▶ **AÇÃO NECESSÁRIA 1**
Imprima o trecho do texto sobre a transformação do mundo que vai de "O mundo está" a "somos os mesmos.".
▶ **AÇÃO NECESSÁRIA 2**
No texto sobre a transformação do mundo, qual tese de Francis Fukuyama é apontada como fortemente abalada?
▶ **AÇÃO NECESSÁRIA 3**
Dê continuidade ao texto sobre a transformação do mundo a partir da última frase apresentada.

▶ **TRECHO DO DOCUMENTO**
O mundo está em eterna transformação, novos modelos devem ser criados. Aquela tese exótica do “fim da história” do filósofo e economista Francis Fukuyama, sobre o triunfo definitivo do modelo da democracia liberal, está fortemente abalada. Estas discussões bobas sobre direita e esquerda aqui no Brasil são grandes perdas de energia e de tempo. As pessoas devem parar de olhar para trás como se a história fosse se repetir para um lado ou para outro, porque o rio continua correndo e, quando nos banharmos em suas águas, veremos que não é mais o mesmo rio e nem nós somos os mesmos.

Hirari faz um outro alerta sobre nossa desconexão com a natureza e, até mesmo, com nós mesmos. Este poderia ser um bom ponto de partida, ficar menos em frente das telas (computador, celular, tablete, televisão) e olhar mais para dentro de si, para as pessoas em volta, para o mundo que nos cerca, para a natureza. Em janeiro assisti na escola das minhas filhas a uma palestra do professor alemão Dr. Peter Guttenhoefer. Num momento ele disse estas frases simples:

O andar faz o pé.

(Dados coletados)
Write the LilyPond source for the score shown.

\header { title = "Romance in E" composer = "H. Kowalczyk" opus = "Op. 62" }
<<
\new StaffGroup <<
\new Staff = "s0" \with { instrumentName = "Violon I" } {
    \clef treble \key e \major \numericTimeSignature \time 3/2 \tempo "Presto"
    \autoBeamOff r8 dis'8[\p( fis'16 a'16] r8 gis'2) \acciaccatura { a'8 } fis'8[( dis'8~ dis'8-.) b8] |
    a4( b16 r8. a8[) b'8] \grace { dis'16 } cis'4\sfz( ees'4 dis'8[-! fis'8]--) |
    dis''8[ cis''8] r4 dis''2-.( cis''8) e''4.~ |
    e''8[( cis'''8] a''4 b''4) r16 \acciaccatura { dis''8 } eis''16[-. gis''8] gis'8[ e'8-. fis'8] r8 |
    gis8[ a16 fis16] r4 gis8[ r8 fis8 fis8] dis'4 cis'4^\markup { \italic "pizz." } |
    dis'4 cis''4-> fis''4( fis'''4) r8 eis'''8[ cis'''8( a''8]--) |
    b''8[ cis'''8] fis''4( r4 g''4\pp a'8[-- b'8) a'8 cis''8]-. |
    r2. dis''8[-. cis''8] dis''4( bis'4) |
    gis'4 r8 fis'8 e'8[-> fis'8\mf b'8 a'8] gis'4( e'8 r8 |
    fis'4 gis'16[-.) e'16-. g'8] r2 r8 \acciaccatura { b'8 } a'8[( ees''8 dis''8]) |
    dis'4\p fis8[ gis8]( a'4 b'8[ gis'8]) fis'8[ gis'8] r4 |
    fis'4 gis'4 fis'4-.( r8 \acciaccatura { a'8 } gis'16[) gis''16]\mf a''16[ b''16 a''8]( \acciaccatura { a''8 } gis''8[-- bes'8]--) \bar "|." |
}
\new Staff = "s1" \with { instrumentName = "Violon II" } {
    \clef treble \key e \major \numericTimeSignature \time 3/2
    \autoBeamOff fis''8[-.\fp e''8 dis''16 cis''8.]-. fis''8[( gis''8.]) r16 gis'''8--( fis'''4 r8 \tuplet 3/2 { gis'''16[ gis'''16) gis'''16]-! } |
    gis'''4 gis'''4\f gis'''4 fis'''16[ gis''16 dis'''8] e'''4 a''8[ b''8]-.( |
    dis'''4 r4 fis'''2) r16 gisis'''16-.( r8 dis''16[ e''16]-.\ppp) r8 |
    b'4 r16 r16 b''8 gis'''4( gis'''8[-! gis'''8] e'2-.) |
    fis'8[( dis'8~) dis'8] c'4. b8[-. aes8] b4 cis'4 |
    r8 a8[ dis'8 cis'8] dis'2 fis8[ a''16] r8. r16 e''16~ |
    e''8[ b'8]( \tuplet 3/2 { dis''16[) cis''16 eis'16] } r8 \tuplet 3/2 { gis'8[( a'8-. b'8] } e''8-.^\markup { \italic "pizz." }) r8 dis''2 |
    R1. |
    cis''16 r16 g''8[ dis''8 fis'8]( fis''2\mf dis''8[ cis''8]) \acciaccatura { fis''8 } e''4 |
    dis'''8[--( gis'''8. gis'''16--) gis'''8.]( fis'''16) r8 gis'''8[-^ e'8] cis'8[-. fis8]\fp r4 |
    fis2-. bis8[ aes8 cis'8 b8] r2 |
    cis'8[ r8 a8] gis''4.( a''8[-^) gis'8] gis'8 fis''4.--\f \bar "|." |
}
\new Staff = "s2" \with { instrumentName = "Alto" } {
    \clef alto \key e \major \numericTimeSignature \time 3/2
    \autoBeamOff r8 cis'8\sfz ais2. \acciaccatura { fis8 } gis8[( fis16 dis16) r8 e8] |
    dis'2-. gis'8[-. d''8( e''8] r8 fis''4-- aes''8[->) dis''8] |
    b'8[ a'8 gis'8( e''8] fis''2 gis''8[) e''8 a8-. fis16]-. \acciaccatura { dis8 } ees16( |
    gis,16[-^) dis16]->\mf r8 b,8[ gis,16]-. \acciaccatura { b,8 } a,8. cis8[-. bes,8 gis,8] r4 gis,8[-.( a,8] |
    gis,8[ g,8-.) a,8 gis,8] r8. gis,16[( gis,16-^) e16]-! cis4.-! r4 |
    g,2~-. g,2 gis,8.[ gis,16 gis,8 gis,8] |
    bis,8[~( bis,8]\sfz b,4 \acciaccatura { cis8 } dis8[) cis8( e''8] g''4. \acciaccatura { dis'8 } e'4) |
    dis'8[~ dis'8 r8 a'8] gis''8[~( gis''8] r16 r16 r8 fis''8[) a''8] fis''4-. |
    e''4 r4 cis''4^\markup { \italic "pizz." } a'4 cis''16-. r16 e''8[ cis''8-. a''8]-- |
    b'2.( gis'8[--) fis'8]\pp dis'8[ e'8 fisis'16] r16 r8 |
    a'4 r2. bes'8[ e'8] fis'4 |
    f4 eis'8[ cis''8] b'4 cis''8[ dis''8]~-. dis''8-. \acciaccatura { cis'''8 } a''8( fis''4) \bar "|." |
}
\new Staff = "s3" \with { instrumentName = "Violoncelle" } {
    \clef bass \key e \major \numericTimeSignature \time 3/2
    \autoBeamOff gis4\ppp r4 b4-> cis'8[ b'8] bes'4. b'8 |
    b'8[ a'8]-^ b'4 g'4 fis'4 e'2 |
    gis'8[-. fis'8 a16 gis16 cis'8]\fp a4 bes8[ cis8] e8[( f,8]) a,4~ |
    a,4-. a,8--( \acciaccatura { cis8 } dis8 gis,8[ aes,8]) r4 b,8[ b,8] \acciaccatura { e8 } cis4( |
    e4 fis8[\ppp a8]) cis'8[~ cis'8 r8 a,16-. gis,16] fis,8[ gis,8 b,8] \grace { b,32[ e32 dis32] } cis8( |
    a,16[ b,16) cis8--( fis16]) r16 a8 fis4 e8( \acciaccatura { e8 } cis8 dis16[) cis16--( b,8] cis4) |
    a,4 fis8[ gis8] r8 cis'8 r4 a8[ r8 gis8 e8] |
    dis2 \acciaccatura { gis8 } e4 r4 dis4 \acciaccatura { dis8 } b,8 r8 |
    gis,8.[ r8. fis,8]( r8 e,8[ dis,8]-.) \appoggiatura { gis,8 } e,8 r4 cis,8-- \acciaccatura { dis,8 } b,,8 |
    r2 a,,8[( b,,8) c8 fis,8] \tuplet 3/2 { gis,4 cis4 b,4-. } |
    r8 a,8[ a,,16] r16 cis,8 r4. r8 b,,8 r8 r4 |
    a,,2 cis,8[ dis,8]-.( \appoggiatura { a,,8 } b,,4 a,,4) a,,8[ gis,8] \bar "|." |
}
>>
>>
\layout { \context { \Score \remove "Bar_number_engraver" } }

▶ **RESULTADO 1**
O mundo está em eterna transformação, novos modelos devem ser criados. Aquela tese exótica do “fim da história” do filósofo e economista Francis Fukuyama, sobre o triunfo definitivo do modelo da democracia liberal, está fortemente abalada. Estas discussões bobas sobre direita e esquerda aqui no Brasil são grandes perdas de energia e de tempo. As pessoas devem parar de olhar para trás como se a história fosse se repetir para um lado ou para outro, porque o rio continua correndo e, quando nos banharmos em suas águas, veremos que não é mais o mesmo rio e nem nós somos os mesmos.

▶ **RESULTADO 2**
A tese do "fim da história", sobre o triunfo definitivo do modelo da democracia liberal.

▶ **RESULTADO 3**
O uso faz a mão.
O pensar faz o cérebro.

Como nossas crianças estão usando seus pés, mãos e cérebros? Como é o ambiente em que nossas crianças estão inseridas? Estão próximas à natureza ou em um ambiente quase hospitalar? Qual é a diversão delas – televisão e tablet? Precisamos nos conectar ao mundo real e ajudar nossas crianças a fazer o mesmo. Só desta forma poderemos viver num mundo mais sadio.